When choosing new plantings, consider that some varieties of tree and shrubs are more susceptible to the disease than others. They should be avoided in areas where the fungus is prolific. Tart cherry varieties are said to be less susceptible to the disease than sweet. Japanese plums are said to be less susceptible than American varieties. A number of plums, including President, Early Italian, Santa Rosa and Shiro carry varying degrees of resistance to the fungus. Susceptibility varies depending on the climate zones. Varieties that are susceptible in humid southern climates may be less so in dryer or cooler ones. Talk to your local nursery staff to see which varieties of plums, cherries, and ornamentals do best in your area. The University of Minnesota Extension site has a chart on their black knot page that list the various levels for susceptibility to a number of plum and cherry tree varieties. (Not surprisingly, plum trees with resistance to black knot don’t do well in cold, northern climates.)

How to Control

  • Inspect your trees carefully for first signs of the disease. This is best done in winter, when leaves are absent, but should be continued as well throughout the growing season. Look for cracks, discoloration, swelling, or other first signs of infection. Check carefully around twig and leaf axils.
  • Remove any knots that are found. This is best done during winter when spore production is down. Cut well-past the galls, four to eight inches, to ensure all the infection and its spores are removed.
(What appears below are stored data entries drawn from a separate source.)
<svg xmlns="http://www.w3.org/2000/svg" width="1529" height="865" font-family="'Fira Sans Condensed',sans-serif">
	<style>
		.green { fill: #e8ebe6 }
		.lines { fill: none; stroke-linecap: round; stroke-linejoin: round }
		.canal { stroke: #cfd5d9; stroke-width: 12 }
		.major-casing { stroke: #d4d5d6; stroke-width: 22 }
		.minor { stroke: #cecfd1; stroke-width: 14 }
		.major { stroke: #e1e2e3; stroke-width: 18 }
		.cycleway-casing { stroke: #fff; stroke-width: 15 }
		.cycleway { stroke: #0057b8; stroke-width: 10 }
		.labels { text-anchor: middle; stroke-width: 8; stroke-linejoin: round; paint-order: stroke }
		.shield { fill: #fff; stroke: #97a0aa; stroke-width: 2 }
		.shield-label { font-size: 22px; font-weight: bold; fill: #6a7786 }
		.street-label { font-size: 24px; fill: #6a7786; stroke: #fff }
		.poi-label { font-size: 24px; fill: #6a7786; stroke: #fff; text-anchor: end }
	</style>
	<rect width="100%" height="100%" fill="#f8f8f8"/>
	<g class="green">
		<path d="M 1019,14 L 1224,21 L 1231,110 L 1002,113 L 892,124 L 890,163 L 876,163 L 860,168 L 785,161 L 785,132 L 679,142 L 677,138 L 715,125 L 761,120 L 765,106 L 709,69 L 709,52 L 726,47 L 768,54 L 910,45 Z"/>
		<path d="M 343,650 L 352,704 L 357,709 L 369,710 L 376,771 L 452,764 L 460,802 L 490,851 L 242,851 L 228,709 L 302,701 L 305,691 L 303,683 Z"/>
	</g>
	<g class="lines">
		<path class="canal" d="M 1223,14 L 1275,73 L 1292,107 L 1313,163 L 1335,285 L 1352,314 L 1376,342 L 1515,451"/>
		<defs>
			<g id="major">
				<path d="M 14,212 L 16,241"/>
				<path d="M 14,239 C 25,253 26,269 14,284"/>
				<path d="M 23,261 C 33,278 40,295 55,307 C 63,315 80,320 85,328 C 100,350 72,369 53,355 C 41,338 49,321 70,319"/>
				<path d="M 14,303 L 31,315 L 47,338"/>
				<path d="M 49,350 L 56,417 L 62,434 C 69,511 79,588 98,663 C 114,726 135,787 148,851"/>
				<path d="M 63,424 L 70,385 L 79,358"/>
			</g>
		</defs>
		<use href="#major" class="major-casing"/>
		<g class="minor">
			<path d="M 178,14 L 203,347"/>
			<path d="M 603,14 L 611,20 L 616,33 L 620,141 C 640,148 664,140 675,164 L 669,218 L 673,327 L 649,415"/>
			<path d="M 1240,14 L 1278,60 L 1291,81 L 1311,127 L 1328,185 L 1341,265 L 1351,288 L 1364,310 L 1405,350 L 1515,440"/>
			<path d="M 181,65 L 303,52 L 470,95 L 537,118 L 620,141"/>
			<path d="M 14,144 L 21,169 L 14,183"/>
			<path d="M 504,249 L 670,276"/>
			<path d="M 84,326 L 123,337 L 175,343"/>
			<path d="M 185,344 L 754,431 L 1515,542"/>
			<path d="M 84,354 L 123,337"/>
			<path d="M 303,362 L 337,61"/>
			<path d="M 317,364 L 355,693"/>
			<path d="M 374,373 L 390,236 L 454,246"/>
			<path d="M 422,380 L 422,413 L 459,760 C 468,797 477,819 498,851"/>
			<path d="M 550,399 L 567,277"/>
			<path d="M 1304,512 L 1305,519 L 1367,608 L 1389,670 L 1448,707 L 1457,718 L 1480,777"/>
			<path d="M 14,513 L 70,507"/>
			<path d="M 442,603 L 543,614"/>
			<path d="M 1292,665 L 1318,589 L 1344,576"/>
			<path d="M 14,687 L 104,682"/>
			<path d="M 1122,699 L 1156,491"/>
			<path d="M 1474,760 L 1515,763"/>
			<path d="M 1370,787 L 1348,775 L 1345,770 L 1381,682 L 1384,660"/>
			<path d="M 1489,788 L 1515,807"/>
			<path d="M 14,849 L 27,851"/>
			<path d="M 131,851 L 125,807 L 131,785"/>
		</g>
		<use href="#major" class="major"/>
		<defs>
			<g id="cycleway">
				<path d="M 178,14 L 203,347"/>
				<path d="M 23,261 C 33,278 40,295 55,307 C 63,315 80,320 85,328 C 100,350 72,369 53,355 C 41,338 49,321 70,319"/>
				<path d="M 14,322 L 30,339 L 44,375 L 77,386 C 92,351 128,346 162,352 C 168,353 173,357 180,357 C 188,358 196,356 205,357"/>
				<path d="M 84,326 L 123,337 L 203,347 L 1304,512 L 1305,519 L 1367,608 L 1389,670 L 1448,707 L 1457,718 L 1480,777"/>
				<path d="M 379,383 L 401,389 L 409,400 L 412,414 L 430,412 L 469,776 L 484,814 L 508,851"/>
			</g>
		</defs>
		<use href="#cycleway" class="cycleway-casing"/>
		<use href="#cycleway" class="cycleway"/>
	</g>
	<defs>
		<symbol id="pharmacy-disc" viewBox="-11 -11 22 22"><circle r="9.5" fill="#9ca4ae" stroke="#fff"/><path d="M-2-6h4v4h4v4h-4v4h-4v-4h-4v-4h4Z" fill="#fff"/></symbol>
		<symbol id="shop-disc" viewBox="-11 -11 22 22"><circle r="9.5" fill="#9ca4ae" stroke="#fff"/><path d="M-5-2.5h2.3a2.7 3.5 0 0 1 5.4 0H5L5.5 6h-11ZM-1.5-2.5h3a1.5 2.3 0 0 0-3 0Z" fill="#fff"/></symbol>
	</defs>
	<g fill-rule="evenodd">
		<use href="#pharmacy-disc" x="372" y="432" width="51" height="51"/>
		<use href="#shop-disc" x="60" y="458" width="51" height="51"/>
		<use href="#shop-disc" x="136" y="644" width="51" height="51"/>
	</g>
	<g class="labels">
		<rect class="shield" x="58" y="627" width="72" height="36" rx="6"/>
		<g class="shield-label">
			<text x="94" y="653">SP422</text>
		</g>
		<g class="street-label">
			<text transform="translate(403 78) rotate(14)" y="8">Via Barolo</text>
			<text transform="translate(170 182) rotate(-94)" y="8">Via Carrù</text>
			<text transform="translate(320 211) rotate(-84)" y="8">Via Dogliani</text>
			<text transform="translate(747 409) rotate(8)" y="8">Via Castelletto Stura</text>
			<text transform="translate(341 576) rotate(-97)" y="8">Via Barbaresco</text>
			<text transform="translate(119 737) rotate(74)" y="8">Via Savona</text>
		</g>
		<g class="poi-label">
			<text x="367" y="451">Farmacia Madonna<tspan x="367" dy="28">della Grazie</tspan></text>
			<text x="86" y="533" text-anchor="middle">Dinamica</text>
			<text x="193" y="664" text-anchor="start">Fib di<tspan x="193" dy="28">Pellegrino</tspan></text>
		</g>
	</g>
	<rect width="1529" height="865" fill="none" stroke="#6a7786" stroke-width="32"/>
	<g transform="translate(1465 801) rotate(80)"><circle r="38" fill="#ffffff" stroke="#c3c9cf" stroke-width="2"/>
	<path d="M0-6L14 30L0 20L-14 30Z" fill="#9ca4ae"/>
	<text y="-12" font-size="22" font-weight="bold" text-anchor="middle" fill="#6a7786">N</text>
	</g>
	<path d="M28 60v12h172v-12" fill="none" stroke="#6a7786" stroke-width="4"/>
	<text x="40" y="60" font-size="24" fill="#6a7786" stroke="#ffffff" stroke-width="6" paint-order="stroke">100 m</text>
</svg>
Larger branches with established knots should be removed entirely. Use a pruning knife or chisel to remove galls on trunks and large branches, cutting down to the wood and out to at least an inch beyond the infection.
  • Continue to inspect for and remove galls as the season progresses.
  • Take care not to spread spores when pruning trees with black knot. Don’t allow twigs or other cuttings to fall to the ground where the spores could survive.
  • Dispose of infected stems and branches by burying or, where allowed, burning. Small cuttings can be stuffed in trash bags and hauled away. Do not compost any infected cuttings unless your heap has an internal temperature of 160 degrees (not many do).
  • Clean pruning tools as you use them with a solution of 1/2 cup bleach to a gallon of water. Wipe tools between cuts and leave your pruning blades in the solution for three to six minutes when finished. Or use a safe, commercial fungicide cleaner such as Physan 20.
  • The Alberta Ministry of Agriculture and Forestry has a detailed guide to pruning and disposing of infected trimmings at their website.
  • Fungicides can offer significant protection against black knot, but are unlikely to be effective if pruning and sanitation are ignored. Organic gardeners will want to avoid all but OMRI listed fungicides.
  • Spraying trees with NEEM oil, a natural fungicide that controls leaf spot, rust, scab, and other tree fungus, can help inhibit the spread of black knot (it will not kill fungus that is already present). Spray trees per instructions just ahead of leaf and blossom emergence and, if possible, ahead of rain. Continue on a 7-10-day cycle until weather dries. Use of other fungicides can also discourage spores from germination. But few are specifically indicated for use on already infected trees.
  • Spraying lime sulfur on trees during the dormant period is said to prevent the production of spores. Copper sprays applied during dormancy may also inhibit spore production.
  • Take out wild cherry and plum trees around your property. They harbor the disease and release spores that are easily carried to your susceptible nursery trees.
  • When planting new trees, place them away and upwind from established or wild prune and cherry trees.